Class II: Mesangial Proliferative Lupus Nephritis
Light microscopy will show increased hypercellularity in the mesangium. Electron microscopy and IFA will show immune deposits in the mesangium. Patients usually have near normal urinalysis and normal serum creatinine. Treatment is rarely required, but patients may benefit from an angiotensin-converting-enzyme inhibitor (ACE inhibitor) if there is elevated proteinuria >0.5 g/day [5, 11].

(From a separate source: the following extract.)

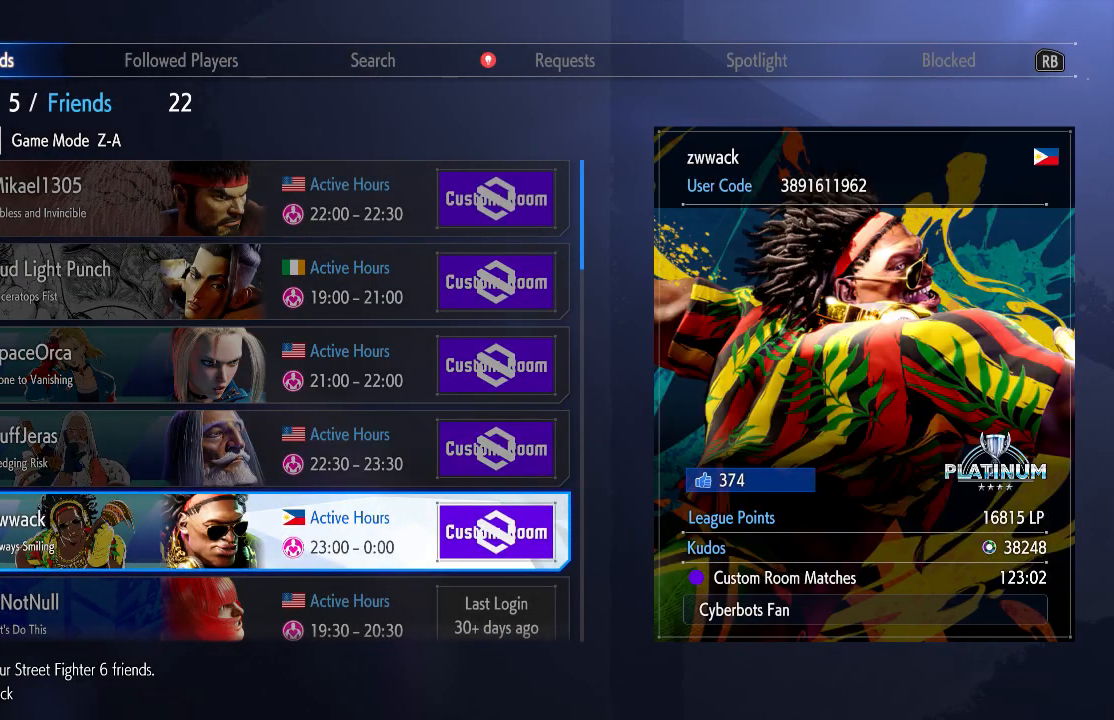
{"buttons": [], "left_stick": "center", "events": []}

Class III: Focal Proliferative Lupus Nephritis
Histology demonstrates segmental lesions involving <50% of the glomeruli, with hypercellularity and immune complex deposition in the subendothelial space and mesangium. Patients present with increasing serum creatinine, proteinuria, hematuria, low complement levels, elevated dsDNA antibody, hypertension, and lower extremity edema. Immunosuppressive treatment is required, with high-dose steroids and either mycophenolate mofetil or cyclophosphamide. Without treatment, patients will progress to Class IV lupus nephritis [5, 11].

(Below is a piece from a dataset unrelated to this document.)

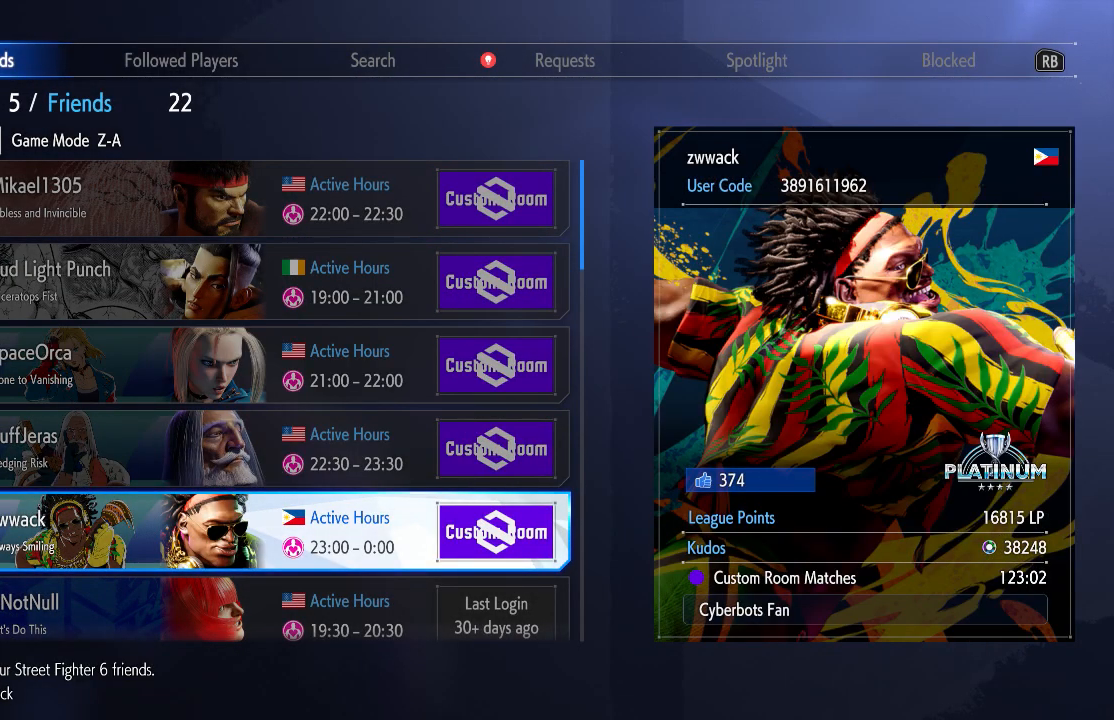
{"buttons": [], "left_stick": "center", "events": []}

Class IV: Diffuse Proliferative Lupus Nephritis
Class IV lupus nephritis is a continuum of Class III LN that has extended to affect over 50% of the glomeruli. Class IV LN is further divided into Class IV-S and Class IV-G. Class IV-S is characterized by segmental lesions involving >50% of the glomeruli, and Class IV-G is defined by global glomerular lesions involving >50% of the glomeruli. There is also presence of basement membrane thickening, sclerosis of capillaries, as well as inflammatory infiltrate and areas of necrosis that lead to “crescent” formation. IFA microscopy reveals a “full house pattern” with IgG, IgM, IgA, C3, and C1q deposition in the subendothelial space. Patients will present similarly to Class III LN and require similar treatment [5, 11].
Class V: Membranous Lupus Nephritis
Histology will demonstrate global or segmental immune deposits in the subepithelial space. Patients usually present with significant proteinuria, minimal hematuria, and normal serum creatinine, complements, and anti-dsDNA levels. Treatment usually requires only ACE inhibitors, but may require immunosuppressants if there is extensive proteinuria [5, 11].
Class VI: Advanced Sclerosing Lupus Nephritis
Patients with sclerosis of 90% or more of their glomeruli are classified as having Class VI LN. There is no significantly active glomerular disease, and thus immunosuppression is avoided. These patients are prepared for or are undergoing renal replacement therapy [5, 11].